Supplied text -
Compliance Continues to Drive Health Care Organizations but Is Not Enough
With adherence to a myriad of federal and industry regulations as well as compliance standards creating a minimum requirement for doing business, it's no surprise that IT security professionals in the health care field are focused on meeting compliance requirements including HIPAA-HITECH, EPCS, PCI DSS, and FDA CFR Title 21. With this in mind, the top three reasons to secure sensitive data were compliance (61%), reputation and brand (49%), and implementing security best practices (46%).

The problem? Sixty-nine percent of US health care respondents view meeting compliance requirements as a 'very' or 'extremely' effective way to protect sensitive data, yet slow moving compliance standards consistently fail to stop today's multiphase attacks.

"Compliance is only a step towards health care IT security," says Garrett Bekker, senior analyst of information security at 451 Research and author of the report. "As we learned from data theft incidents at health care organizations that were reportedly HIPAA compliant, being compliant doesn't necessarily mean you won't be breached and have your sensitive data stolen."

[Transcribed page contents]
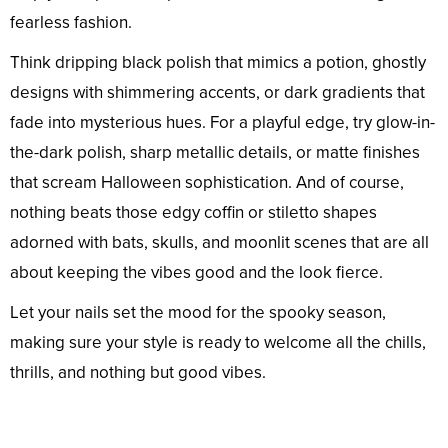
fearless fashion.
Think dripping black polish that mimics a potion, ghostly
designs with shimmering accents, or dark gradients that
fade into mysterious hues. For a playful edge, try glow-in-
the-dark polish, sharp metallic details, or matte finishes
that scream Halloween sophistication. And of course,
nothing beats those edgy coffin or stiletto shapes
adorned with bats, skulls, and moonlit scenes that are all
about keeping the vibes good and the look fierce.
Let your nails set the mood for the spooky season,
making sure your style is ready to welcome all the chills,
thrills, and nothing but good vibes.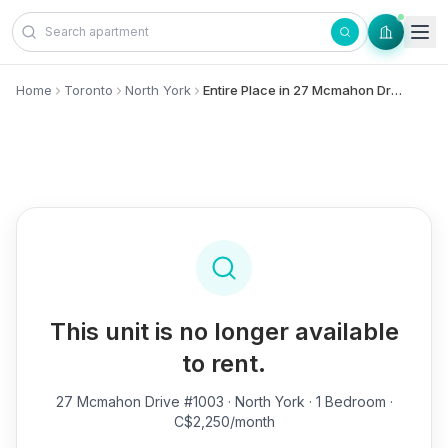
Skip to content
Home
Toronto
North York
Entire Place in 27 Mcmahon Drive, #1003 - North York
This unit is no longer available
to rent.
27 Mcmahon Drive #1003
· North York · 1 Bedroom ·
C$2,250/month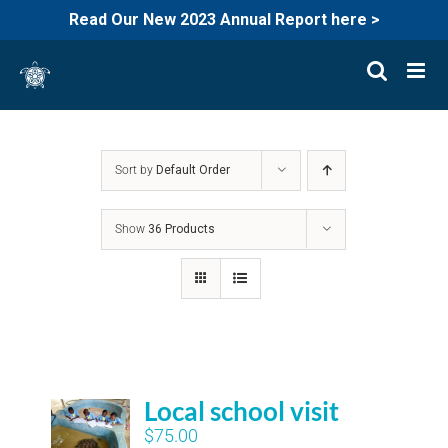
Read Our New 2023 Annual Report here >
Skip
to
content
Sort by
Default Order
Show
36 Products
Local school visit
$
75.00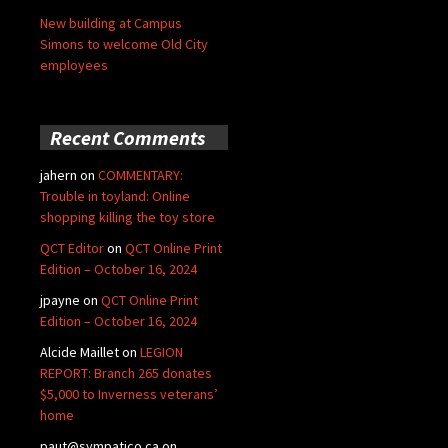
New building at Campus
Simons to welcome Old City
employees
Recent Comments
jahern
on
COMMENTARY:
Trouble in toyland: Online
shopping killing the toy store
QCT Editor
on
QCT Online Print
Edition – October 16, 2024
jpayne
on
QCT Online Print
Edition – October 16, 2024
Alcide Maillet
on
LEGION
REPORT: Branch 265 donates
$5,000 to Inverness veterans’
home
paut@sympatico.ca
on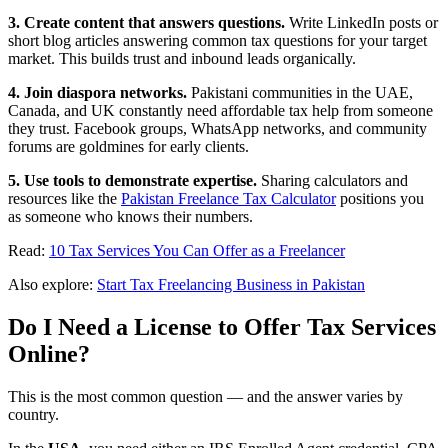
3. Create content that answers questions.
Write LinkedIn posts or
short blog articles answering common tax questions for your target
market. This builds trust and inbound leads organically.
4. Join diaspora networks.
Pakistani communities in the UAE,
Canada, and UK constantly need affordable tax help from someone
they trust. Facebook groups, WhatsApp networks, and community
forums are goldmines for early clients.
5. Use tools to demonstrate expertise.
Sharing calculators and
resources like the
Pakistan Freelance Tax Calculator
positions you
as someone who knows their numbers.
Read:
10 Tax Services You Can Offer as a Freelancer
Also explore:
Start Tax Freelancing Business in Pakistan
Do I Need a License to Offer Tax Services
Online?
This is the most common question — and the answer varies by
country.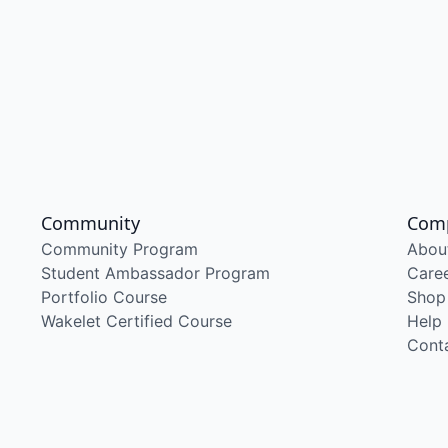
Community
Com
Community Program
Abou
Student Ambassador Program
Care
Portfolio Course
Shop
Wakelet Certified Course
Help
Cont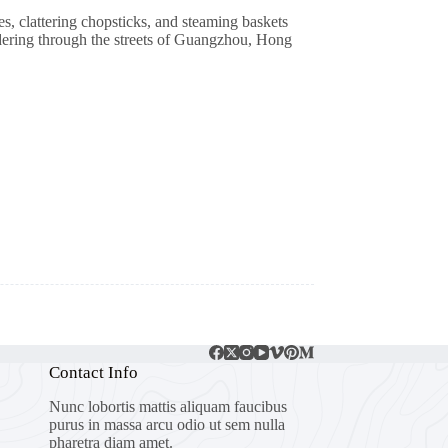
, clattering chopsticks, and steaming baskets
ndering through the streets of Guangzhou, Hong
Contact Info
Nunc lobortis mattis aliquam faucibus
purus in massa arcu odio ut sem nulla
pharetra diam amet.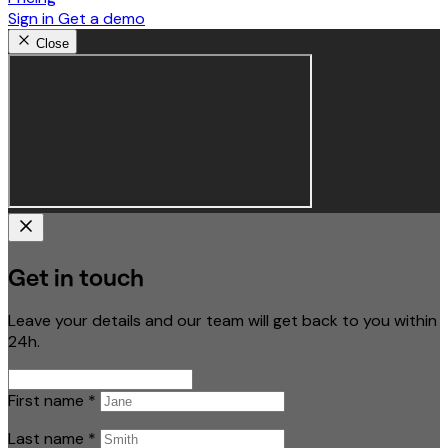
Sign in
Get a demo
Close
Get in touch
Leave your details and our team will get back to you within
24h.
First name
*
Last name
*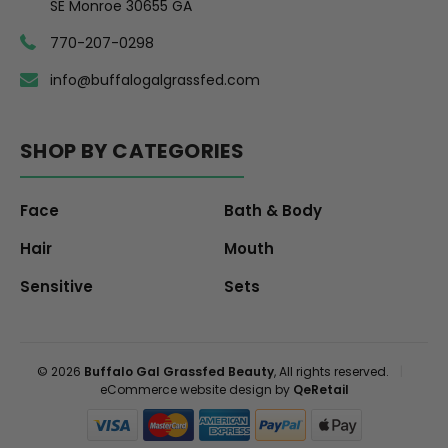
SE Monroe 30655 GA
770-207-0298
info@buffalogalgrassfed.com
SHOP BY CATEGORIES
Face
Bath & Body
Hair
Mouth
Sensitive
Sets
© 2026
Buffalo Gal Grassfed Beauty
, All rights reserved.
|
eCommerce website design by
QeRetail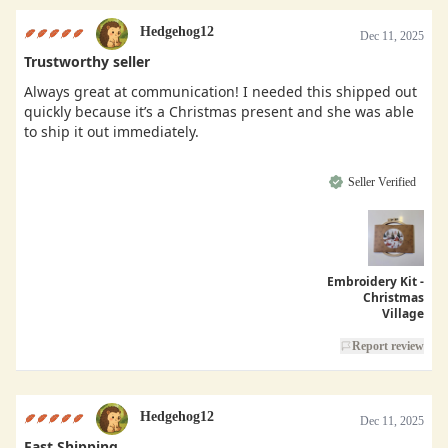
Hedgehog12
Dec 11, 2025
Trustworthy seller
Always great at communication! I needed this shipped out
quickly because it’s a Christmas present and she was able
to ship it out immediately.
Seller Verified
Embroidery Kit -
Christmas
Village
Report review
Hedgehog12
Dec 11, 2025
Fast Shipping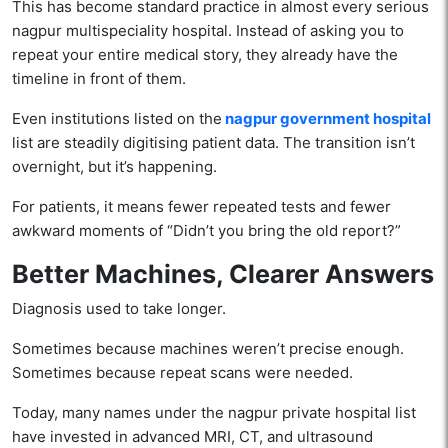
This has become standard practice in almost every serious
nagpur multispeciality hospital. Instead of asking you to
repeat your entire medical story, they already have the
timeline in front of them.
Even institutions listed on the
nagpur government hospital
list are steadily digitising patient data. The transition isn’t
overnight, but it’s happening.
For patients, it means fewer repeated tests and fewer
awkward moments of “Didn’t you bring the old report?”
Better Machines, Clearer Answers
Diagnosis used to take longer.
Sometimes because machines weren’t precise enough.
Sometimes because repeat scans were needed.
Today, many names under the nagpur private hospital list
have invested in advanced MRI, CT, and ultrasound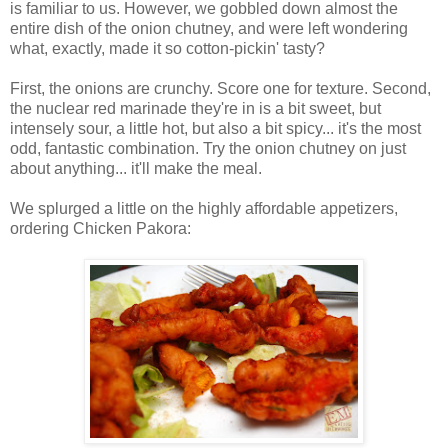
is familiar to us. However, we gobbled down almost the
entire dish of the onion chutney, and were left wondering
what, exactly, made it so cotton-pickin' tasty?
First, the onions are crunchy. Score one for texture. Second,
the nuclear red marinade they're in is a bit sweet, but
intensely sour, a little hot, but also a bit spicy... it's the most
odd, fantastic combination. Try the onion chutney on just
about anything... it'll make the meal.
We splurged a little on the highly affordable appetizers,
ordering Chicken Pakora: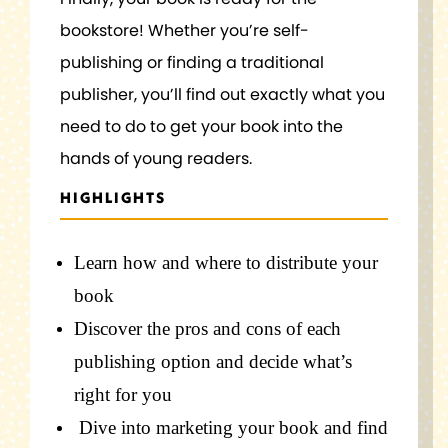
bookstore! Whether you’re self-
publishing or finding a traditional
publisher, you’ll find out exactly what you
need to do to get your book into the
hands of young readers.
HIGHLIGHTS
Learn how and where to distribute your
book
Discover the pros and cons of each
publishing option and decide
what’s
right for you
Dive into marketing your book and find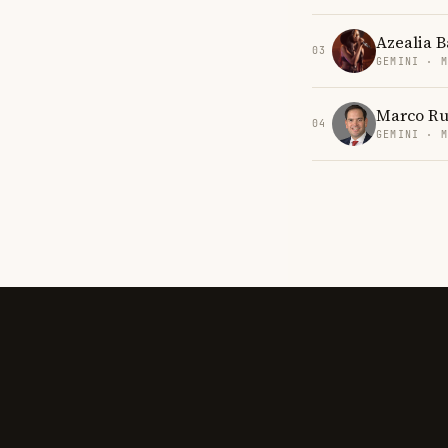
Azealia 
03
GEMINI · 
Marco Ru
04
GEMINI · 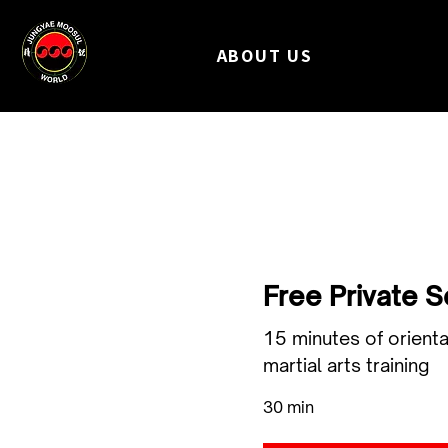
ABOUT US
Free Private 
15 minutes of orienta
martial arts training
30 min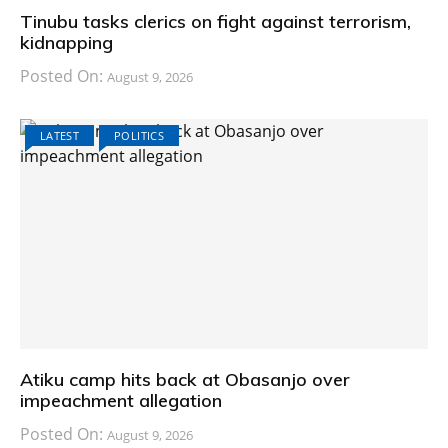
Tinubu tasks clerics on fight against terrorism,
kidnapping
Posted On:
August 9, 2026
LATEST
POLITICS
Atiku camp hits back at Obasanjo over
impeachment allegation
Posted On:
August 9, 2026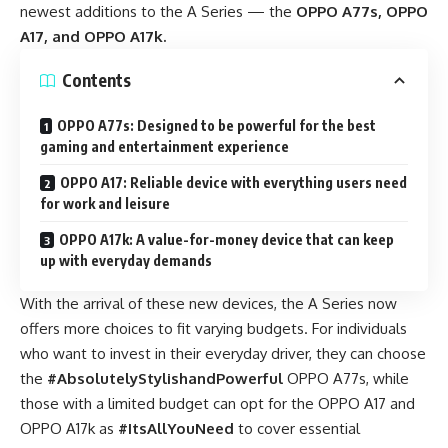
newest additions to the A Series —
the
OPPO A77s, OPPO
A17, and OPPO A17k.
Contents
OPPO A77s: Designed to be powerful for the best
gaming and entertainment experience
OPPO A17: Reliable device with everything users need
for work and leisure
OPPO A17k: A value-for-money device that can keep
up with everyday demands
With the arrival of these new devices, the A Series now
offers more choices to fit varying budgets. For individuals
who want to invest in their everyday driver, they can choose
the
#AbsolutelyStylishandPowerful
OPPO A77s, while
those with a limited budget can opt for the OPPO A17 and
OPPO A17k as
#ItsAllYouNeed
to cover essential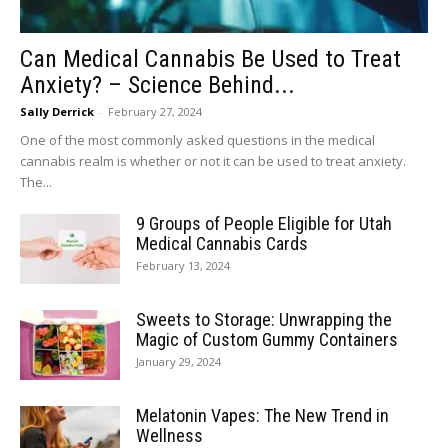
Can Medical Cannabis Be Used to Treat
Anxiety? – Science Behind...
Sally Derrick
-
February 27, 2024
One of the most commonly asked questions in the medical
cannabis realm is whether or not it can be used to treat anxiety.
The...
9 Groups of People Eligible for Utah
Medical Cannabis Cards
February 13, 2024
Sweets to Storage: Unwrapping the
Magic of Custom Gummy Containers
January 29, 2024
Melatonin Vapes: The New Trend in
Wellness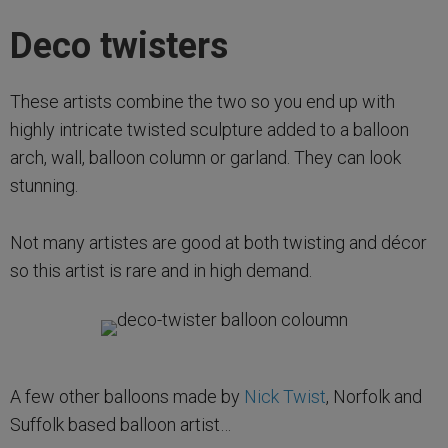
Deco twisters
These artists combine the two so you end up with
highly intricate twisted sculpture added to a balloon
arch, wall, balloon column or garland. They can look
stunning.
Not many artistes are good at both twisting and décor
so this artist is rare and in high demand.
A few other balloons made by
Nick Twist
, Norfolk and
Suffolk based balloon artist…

Apply what you read -
• A. Answer these questions from the text on health care compliance and data security:
(i) What percentage of respondents gave compliance as a reason to secure sensitive data?
(ii) What share of US health care respondents see meeting compliance requirements as a "very" or "extremely" effective way to protect sensitive data?
(iii) What position does Garrett Bekker hold?
• B. Write the next part of the text on health care compliance and data security.
These items have nothing to do with the work.

Responses in order -
• A.
(i) 61%
(ii) Sixty-nine percent
(iii) Senior analyst of information security at 451 Research

• B.
Times Have Changed; Security Strategies, Not So Much
"IT security professionals are spending heavily on what has worked for them in the past," Bekker says. "They are continuing to invest in defenses like network and endpoint security offerings that offer little help in protecting data once perimeters have been breached."

What's Keeping Health Care Professionals From Implementing Data Security?
A perception of complexity was identified as the number one barrier to adopting data security widely, selected by 54% of health care respondents. To some extent, this may be a misconception, as modern data security solutions no longer have the deployment and maintenance problems of older solutions that respondents may be familiar with. 

Complex deployments also typically require significant staffing, and 'lack of staff to manage' came in as the second highest barrier at 38%, followed by lack of organizational buy in at 33% and lack of budget at 30%.

IoT, Cloud and Big Data Challenge HIT Security Practices
• IoT: With more work being done on mobile devices by medical professionals, and more connected wearables for general health and outpatient use, this is becoming a prime area of concern for the future of health care. Data needs protecting on the device, in transit as well as within backend repositories and analysis sites. Thirty-eight percent of health care organizations are planning to store sensitive data in IoT environments. Their number one concern is privacy violations related to IoT data (37%) and protection of IoT data (36%).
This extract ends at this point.